An Effective Context-Balanced Adaptation Approach for Long-Tailed Speech Recognition
- URL: http://arxiv.org/abs/2409.06468v1
- Date: Tue, 10 Sep 2024 12:52:36 GMT
- Title: An Effective Context-Balanced Adaptation Approach for Long-Tailed Speech Recognition
- Authors: Yi-Cheng Wang, Li-Ting Pai, Bi-Cheng Yan, Hsin-Wei Wang, Chi-Han Lin, Berlin Chen,
- Abstract summary: We study the impact of altering the context list to have words with different frequency distributions on model performance.
A series of experiments conducted on the AISHELL-1 benchmark dataset suggests that using all vocabulary words from the training corpus as the context list and pairing them with our balanced objective yields the best performance.

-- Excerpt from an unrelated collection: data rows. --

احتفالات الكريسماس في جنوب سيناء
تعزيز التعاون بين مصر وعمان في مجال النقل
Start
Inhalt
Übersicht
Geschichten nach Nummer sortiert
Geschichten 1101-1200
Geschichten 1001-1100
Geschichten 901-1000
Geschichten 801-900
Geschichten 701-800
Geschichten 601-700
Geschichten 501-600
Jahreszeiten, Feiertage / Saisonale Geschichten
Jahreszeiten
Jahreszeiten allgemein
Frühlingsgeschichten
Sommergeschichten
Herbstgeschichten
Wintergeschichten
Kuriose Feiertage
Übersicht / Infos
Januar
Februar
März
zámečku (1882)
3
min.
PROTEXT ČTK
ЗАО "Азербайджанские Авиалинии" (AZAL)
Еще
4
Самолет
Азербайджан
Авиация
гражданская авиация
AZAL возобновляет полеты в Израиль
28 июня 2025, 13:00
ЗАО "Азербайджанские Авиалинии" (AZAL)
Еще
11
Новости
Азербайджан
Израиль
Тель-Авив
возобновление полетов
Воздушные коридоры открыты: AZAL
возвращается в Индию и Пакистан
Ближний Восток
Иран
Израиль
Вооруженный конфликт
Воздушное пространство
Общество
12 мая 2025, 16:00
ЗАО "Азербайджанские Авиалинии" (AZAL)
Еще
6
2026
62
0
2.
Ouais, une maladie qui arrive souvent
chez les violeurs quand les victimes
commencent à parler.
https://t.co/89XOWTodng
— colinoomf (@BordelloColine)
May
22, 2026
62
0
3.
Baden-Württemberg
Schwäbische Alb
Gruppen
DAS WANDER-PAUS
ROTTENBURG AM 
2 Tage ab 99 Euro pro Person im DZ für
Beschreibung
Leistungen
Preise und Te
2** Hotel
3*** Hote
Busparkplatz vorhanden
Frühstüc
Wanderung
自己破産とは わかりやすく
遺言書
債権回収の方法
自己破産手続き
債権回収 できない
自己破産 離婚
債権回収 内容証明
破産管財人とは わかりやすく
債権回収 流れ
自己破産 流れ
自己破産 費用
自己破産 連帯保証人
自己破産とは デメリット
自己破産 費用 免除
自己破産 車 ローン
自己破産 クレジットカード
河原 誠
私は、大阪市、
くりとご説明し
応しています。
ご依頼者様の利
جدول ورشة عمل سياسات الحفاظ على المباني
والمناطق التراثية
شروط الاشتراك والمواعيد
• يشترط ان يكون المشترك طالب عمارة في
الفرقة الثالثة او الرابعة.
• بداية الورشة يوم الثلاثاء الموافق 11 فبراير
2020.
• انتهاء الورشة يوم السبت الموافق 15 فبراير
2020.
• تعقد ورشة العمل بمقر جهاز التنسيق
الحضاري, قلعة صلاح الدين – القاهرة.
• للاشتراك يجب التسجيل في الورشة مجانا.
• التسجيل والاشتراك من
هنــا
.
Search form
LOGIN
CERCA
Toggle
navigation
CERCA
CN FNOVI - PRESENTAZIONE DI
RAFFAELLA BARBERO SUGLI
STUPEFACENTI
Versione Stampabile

- Score: 10.234673954430221
- License: http://creativecommons.org/licenses/by/4.0/
- Abstract: End-to-end (E2E) automatic speech recognition (ASR) models have become standard practice for various commercial applications. However, in real-world scenarios, the long-tailed nature of word distribution often leads E2E ASR models to perform well on common words but fall short in recognizing uncommon ones. Recently, the notion of a contextual adapter (CA) was proposed to infuse external knowledge represented by a context word list into E2E ASR models. Although CA can improve recognition performance on rare words, two crucial data imbalance problems remain. First, when using low-frequency words as context words during training, since these words rarely occur in the utterance, CA becomes prone to overfit on attending to the <no-context> token due to higher-frequency words not being present in the context list. Second, the long-tailed distribution within the context list itself still causes the model to perform poorly on low-frequency context words. In light of this, we explore in-depth the impact of altering the context list to have words with different frequency distributions on model performance, and meanwhile extend CA with a simple yet effective context-balanced learning objective. A series of experiments conducted on the AISHELL-1 benchmark dataset suggests that using all vocabulary words from the training corpus as the context list and pairing them with our balanced objective yields the best performance, demonstrating a significant reduction in character error rate (CER) by up to 1.21% and a more pronounced 9.44% reduction in the error rate of zero-shot words.